Die Regierung in Schweden will noch in diesem Jahr striktere Regeln für den Erwerb der Staatsbürgerschaft einführen. Die Mitte-rechts-Regierung von Ministerpräsident Ulf Kristersson kündigte an, dass Antragsteller dem geplanten Gesetz zufolge nicht mehr nach fünf, sondern erst nach acht Jahren Aufenthalt in Schweden auch die Staatsbürgerschaft erhalten können.
Die Neuerungen betreffen neben der Aufenthaltsdauer auch einen Sprachtest sowie einen Test über die schwedische Gesellschaft und ihre Werte. Auch müssen Anwärter ihre Finanzlage offenlegen und ihre "Rechtschaffenheit" nachweisen. Vorbild für die neuen Einbürgerungstests sind nach Angaben der Regierung unter anderem das Nachbarland Dänemark sowie auch die USA.
Aus Sicht des schwedischen Migrationsministers Johan Forssell sei es derzeit zu einfach, die schwedische Staatsbürgerschaft zu erlangen. "Es war möglich, nach fünf Jahren Staatsbürger zu werden, ohne ein einziges Wort Schwedisch zu sprechen, ohne etwas über unsere schwedische Gesellschaft zu wissen und ohne eigenes Einkommen zu haben", erklärte der Minister.
Unter Bezugnahme auf einen Fall, der kürzlich in Schweden für Schlagzeilen sorgte, fügte der Migrationsminister hinzu: "Man kann sogar Staatsbürger werden, wenn man wegen Mordes in Untersuchungshaft sitzt." Dies sende "ein völlig falsches Signal, sowohl an diejenigen, die sich korrekt verhalten, als auch an diejenigen, die bereits Staatsbürger sind". Bisher hatten die Behörden keine rechtliche Handhabe, eine Einbürgerung allein aufgrund eines laufenden Ermittlungsverfahrens oder einer Untersuchungshaft zu stoppen. Wenn es vom Parlament gebilligt wird, tritt das neue Gesetz am 6. Juni in Kraft, dem schwedischen Nationalfeiertag.
Ausnahmen bei Rentnern und Studierenden
Gemäß den geplanten neuen Regeln müssten Migranten mit Vorstrafen künftig bis zu 17 Jahre warten, bevor sie die schwedische Staatsbürgerschaft beantragen können. Bisher waren es zehn Jahre. Einwanderern, die zudem die Anforderungen an ein "ehrbares Leben" nicht erfüllen, wird die Staatsbürgerschaft verweigert.
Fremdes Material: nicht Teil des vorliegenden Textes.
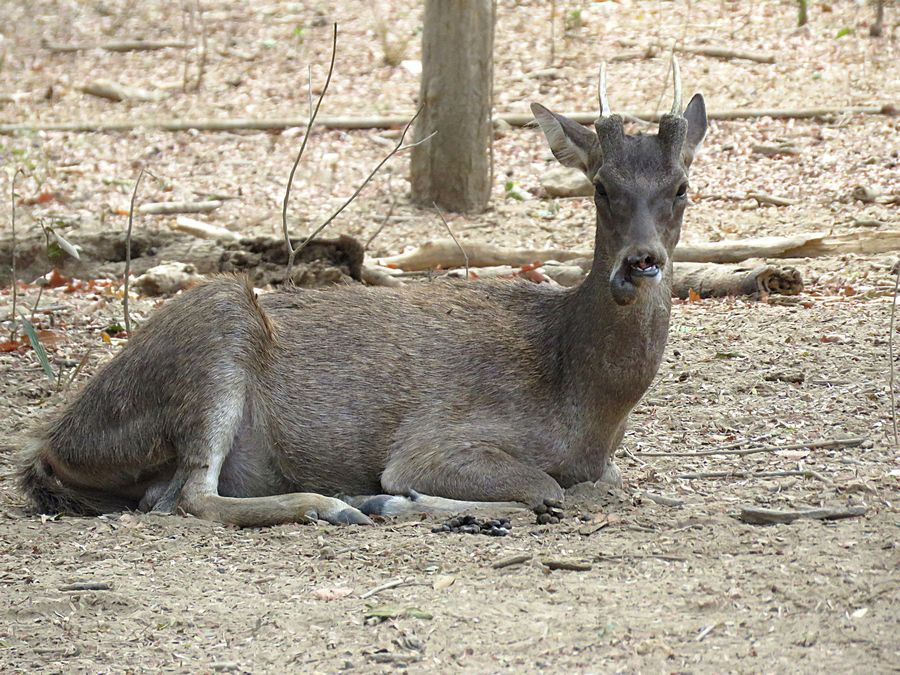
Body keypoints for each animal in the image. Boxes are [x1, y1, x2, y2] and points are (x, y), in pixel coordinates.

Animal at [17, 61, 707, 528]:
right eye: (600, 186)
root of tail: (54, 446)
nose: (641, 262)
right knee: (189, 498)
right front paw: (399, 495)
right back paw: (341, 503)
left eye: (681, 187)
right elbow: (545, 489)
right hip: (216, 327)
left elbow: (597, 486)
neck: (588, 404)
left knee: (166, 497)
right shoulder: (438, 442)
Darunter fallen etwa hohe Schulden, das Vorliegen einstweiliger Verfügungen oder Drogenabhängigkeit. Bewerber müssen zudem ein monatliches Bruttoeinkommen von 20.000 Kronen - umgerechnet rund 1900 Euro - nachweisen. Rentner und Studierende sind von dieser Regelung ausgenommen. Sollte das Gesetz im Sommer in Kraft treten, gilt es dann auch für bereits in Bearbeitung befindliche Einbürgerungsanträge.
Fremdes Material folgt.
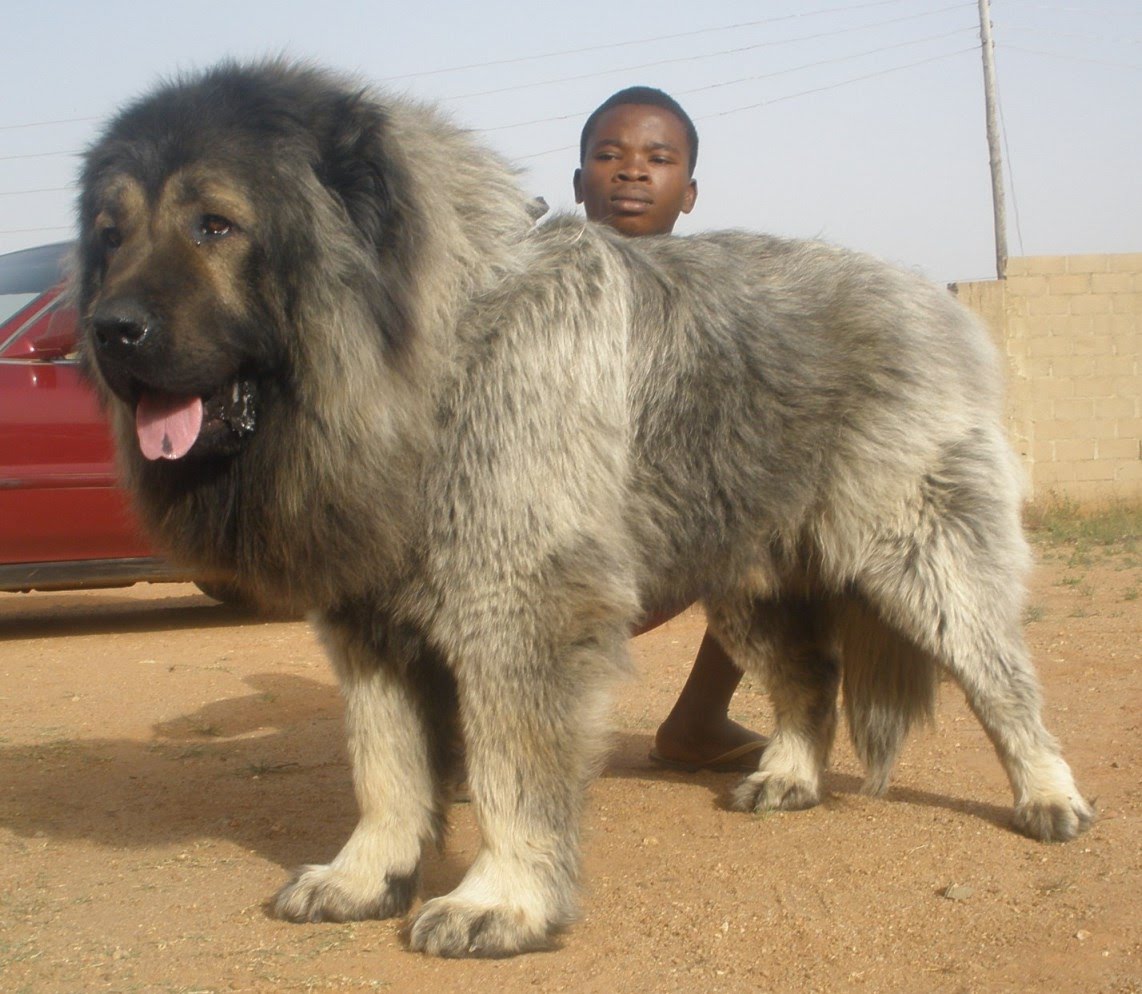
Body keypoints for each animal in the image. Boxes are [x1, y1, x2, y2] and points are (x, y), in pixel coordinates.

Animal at [75, 60, 1091, 955]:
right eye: (110, 233)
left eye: (214, 225)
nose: (107, 329)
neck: (434, 351)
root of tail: (925, 294)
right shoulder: (367, 621)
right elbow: (384, 766)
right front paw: (365, 876)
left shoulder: (519, 606)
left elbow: (511, 766)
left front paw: (501, 901)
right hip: (746, 576)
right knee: (809, 677)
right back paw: (789, 776)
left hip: (920, 557)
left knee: (1003, 680)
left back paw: (1048, 796)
Schweden hat seit den 1990er Jahren zahlreiche Menschen aus Krisenländern wie dem ehemaligen Jugoslawien, Afghanistan, Syrien, Irak und Somalia aufgenommen. Insbesondere infolge massiv steigender Migrantenzahlen im Zuge der Flüchtlingskrise 2015 wurde die Asyl- und Einwanderungspolitik in dem 10,6-Millionen-Einwohner-Land mehrfach verschärft.
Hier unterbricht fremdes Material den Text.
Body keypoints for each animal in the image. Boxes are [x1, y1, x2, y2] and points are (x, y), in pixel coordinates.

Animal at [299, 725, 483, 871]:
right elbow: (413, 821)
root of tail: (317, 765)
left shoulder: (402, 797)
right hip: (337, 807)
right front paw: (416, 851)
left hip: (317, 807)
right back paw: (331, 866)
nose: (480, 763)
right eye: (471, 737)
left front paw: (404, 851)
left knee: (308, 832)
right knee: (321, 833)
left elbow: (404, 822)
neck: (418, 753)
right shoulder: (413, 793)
Kristerssons seit 2022 amtierende Regierung, die von den rechtspopulistischen Schwedendemokraten unterstützt wird, hat bereits mehrere derartige Maßnahmen auf den Weg gebracht. Kristersson hatte unter anderem die grassierende Bandengewalt in Schweden auf eine "verantwortungslose Einwanderungspolitik und eine gescheiterte Integration" zurückgeführt. Das skandinavische Land hat seit Jahrzehnten mit der Integration von Migranten zu kämpfen. Viele Einwanderer lernen die schwedische Sprache nicht und leben in Randgebieten mit hoher Kriminalität und Arbeitslosigkeit.